--- Start Selection ---

Senior directors at NHS Direct warned it was not safe to go live with one of its biggest NHS 111 contracts but were overruled, HSJ has learned.

It comes as further revelations have emerged about the fallout for the organisation following its failure to fully deliver the urgent care phone service.

A series of emails, seen by HSJ, reveal discussions between senior NHS Direct figures and commissioners in the run-up to the disastrous launch of 111 in the West Midlands.

The services began failing within hours of launch at the end of March, and GP out of hours and ambulance service providers were drafted in to provide support. Across its nine contracts, of which the West Midlands is one of the biggest, NHS Direct is still only handling 30 per cent of the calls it was originally contracted for. NHS Direct is one of two major national providers of NHS 111.

The emails, about the decision to go live in the West Midlands, show it was taken despite:

  • NHS Direct’s chief nurse Tricia Hamilton warning the service was unsafe due to predictions of high rates of abandoned calls;
  • NHS Direct’s regional director for the West Midlands, Pam Bradbury, also a nurse, telling colleagues she was “very uncomfortable reassuring commissioners that we have the staffing levels right”;
  • forecasts showing that call abandonment rates could reach 71 per cent at some point during the first weekend after launch; and
  • warnings from NHS Direct’s director of service delivery for 111, Laurin McDonald, that last-minute changes to the provider’s service model for 111 would affect “every element of… future operational planning”.

--- End Selection ---
--- Start Given entries ---

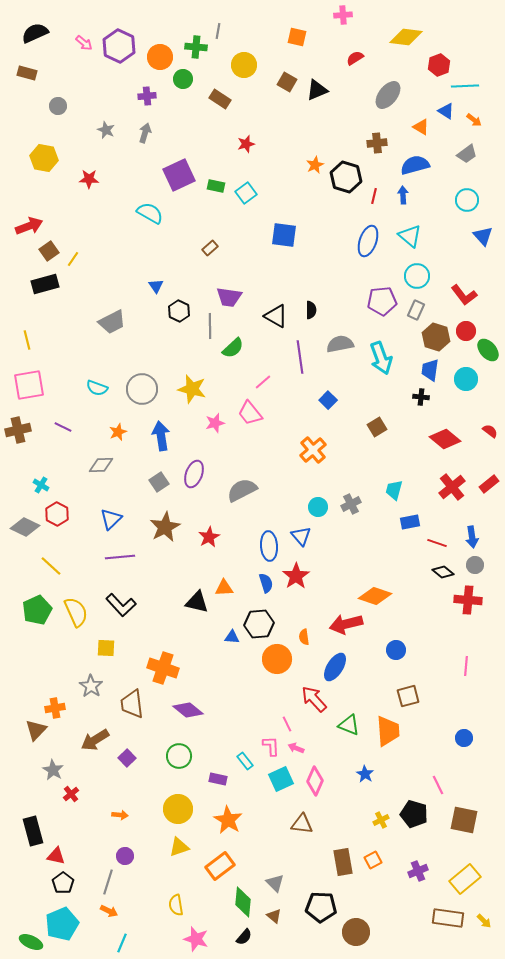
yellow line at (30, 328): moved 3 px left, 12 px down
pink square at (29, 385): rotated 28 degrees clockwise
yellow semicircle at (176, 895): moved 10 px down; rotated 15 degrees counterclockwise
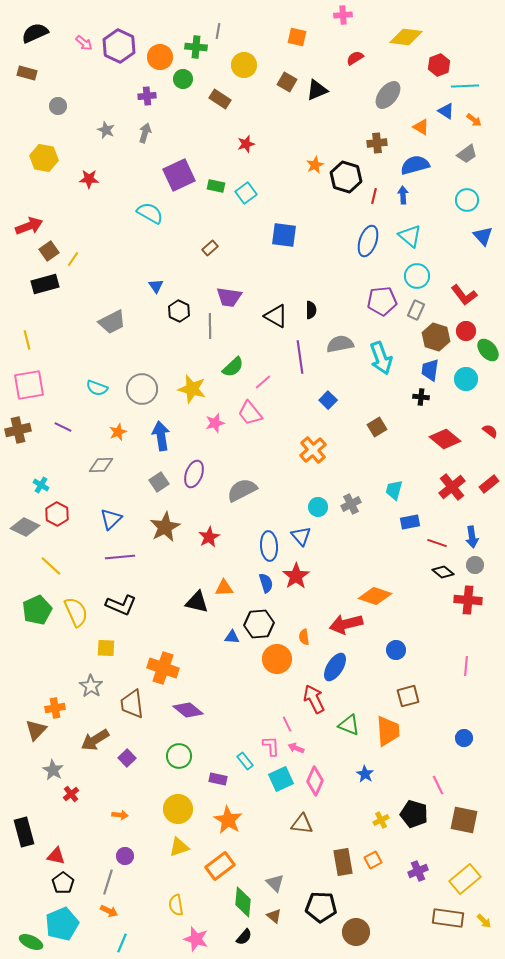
green semicircle at (233, 348): moved 19 px down
black L-shape at (121, 605): rotated 24 degrees counterclockwise
red arrow at (314, 699): rotated 16 degrees clockwise
black rectangle at (33, 831): moved 9 px left, 1 px down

--- End Given entries ---

*Exercise instructions:*
1 - From the NHS Direct article, return the passage starting at "Senior directors at" and ending at "of NHS 111.".
2 - In the NHS Direct article, who is named as the organization's chief nurse?
3 - Extend the article on the NHS Direct 111 launch from its final sentence.

*Results for the exercise:*
1 -
Senior directors at NHS Direct warned it was not safe to go live with one of its biggest NHS 111 contracts but were overruled, HSJ has learned.

It comes as further revelations have emerged about the fallout for the organisation following its failure to fully deliver the urgent care phone service.

A series of emails, seen by HSJ, reveal discussions between senior NHS Direct figures and commissioners in the run-up to the disastrous launch of 111 in the West Midlands.

The services began failing within hours of launch at the end of March, and GP out of hours and ambulance service providers were drafted in to provide support. Across its nine contracts, of which the West Midlands is one of the biggest, NHS Direct is still only handling 30 per cent of the calls it was originally contracted for. NHS Direct is one of two major national providers of NHS 111.

2 - Tricia Hamilton

3 -
In one email sent in early April, NHS Direct’s director of operational support, Sean Flynn, recalls the conference call during which the decision was taken to go live.

He wrote: “On this call a question was asked should we go live. Tricia Hamilton said something like looking at the figures she thought it unsafe. [Director of strategy and business development Ruth Rankine] reminded her of the position we had created by not going live on time [in February]. Eventually a decision was made that we would go live on that call.”

NHS England’s NHS 111 project director in the West Midlands, Wayne Bartlett, was also on the call.

A spokeswoman for NHS England told HSJ the decision to go live was taken “after very careful consideration of the balance of risk in the urgent care system across the region”.

She said the West Midlands launch had been delayed from an earlier planned date in February. This meant many call handlers for GP out of hours services, whose role was due to be replaced by NHS 111, had already been made redundant. As a result there was a lack of capacity elsewhere in the system to handle the calls, she said.

Emails leaked to HSJ also reveal concerns about late changes to NHS Direct’s service model for providing NHS 111. They show it was designed on the premise that call handling centres would be able to provide overflow capacity to services outside their area. However, commissioners were later assured the vast majority of calls would be handled locally.

On being presented with information showing contract delivery would be “ringfenced” to specific regions, Ms McDonald wrote: “I believe we have consistently warned the mobilisation team and [regional directors] to act with caution and they have not… The position as presented… affects every element of our future operational planning.”

Ms McDonald, a call centre expert, was hired as a contractor to develop the 111 service.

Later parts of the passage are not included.